── THE DATA ──

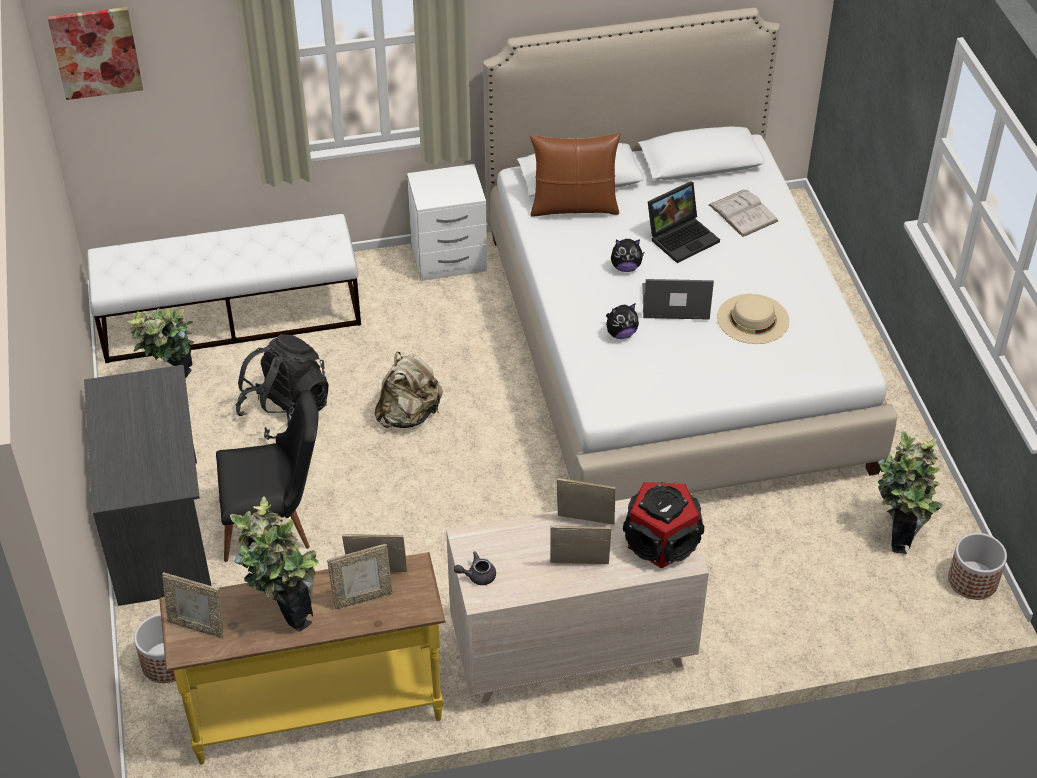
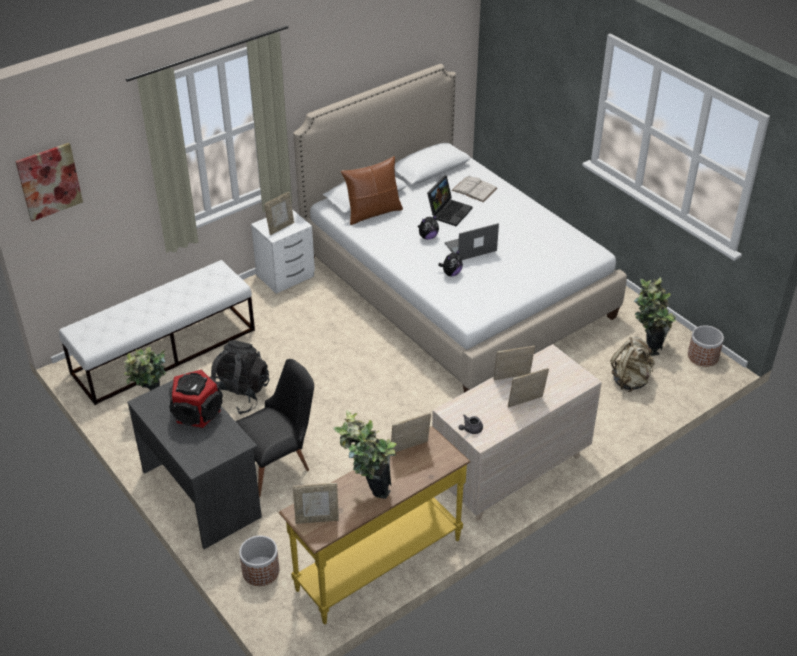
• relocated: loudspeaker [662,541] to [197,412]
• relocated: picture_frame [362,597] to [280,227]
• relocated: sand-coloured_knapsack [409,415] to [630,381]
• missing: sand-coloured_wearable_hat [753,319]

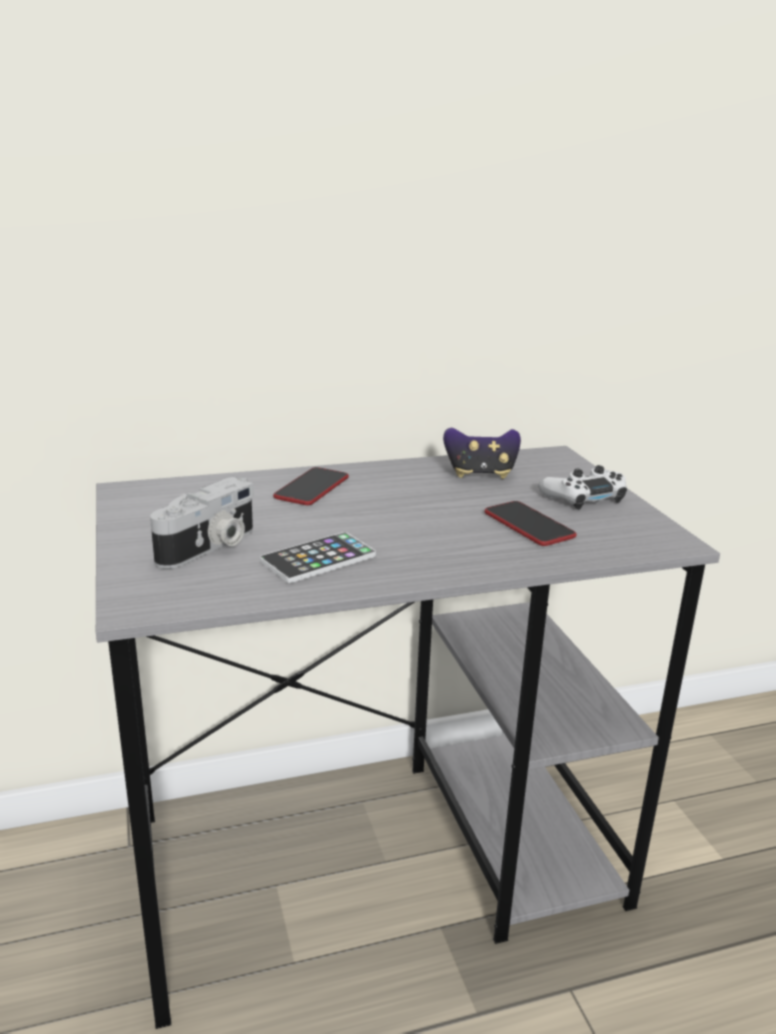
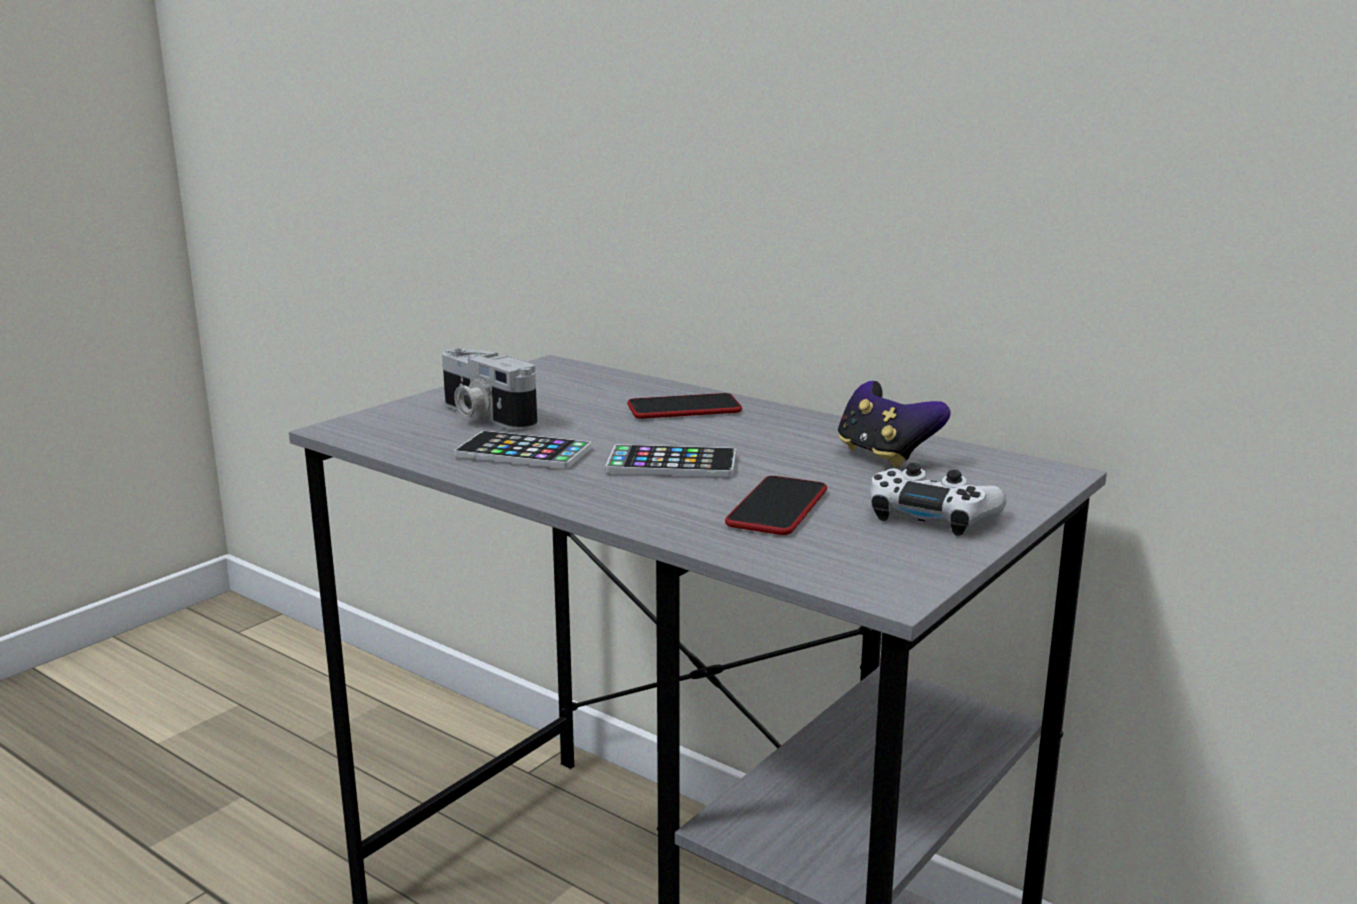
• spun: photo_camera [210,547] = [484,416] 45 degrees clockwise
• appeared: telephone [671,463]

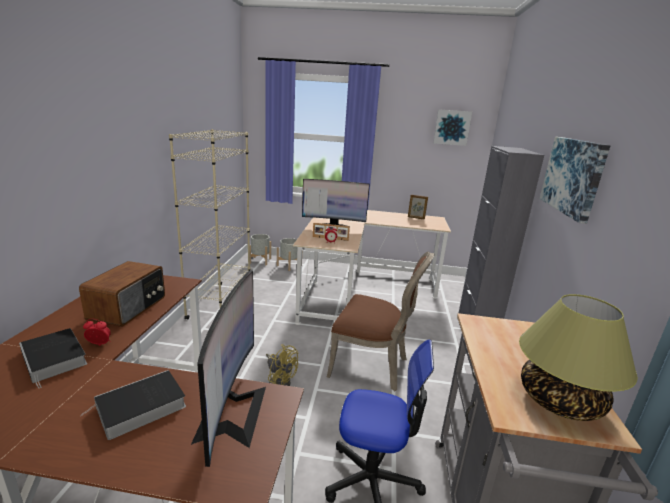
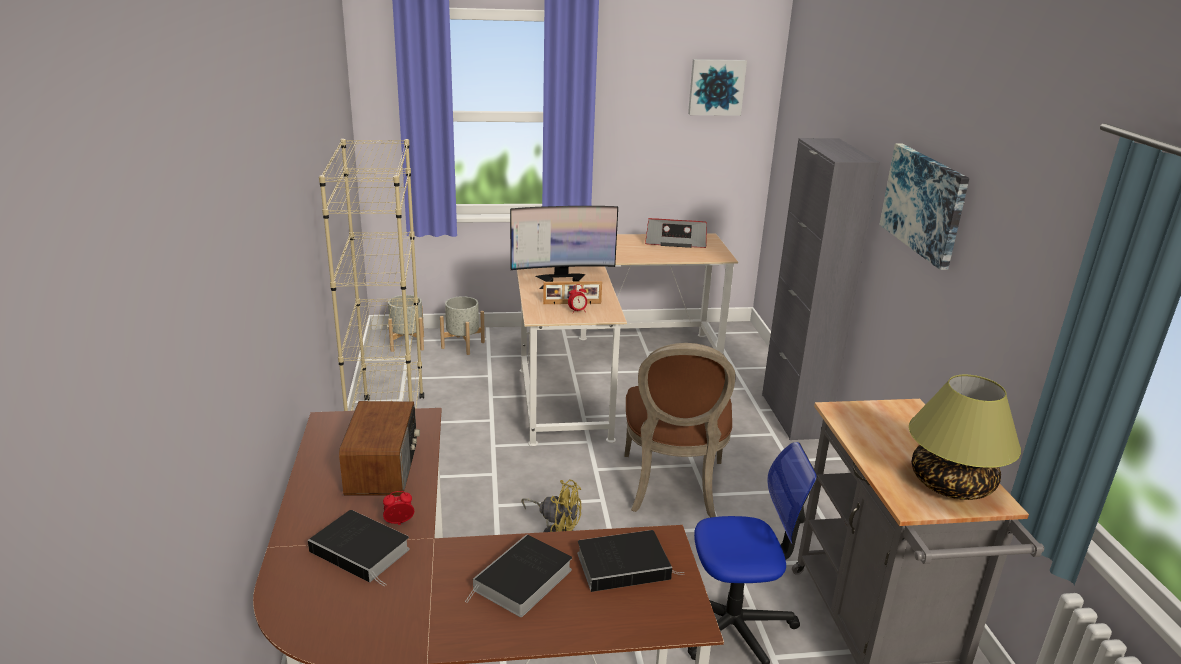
• exchanged: computer_screen [231,412] to bound_book [625,564]
• spun: brown-coloured_upright_chair [372,366] = [672,488] 90 degrees clockwise
• exchanged: picture_frame [416,218] to radio [675,242]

───

### ABOUT THIS TASK
Go line by line through the data, copying each one that contains the word "relocated".

### RESULT OF THIS EXERCISE
• relocated: loudspeaker [662,541] to [197,412]
• relocated: picture_frame [362,597] to [280,227]
• relocated: sand-coloured_knapsack [409,415] to [630,381]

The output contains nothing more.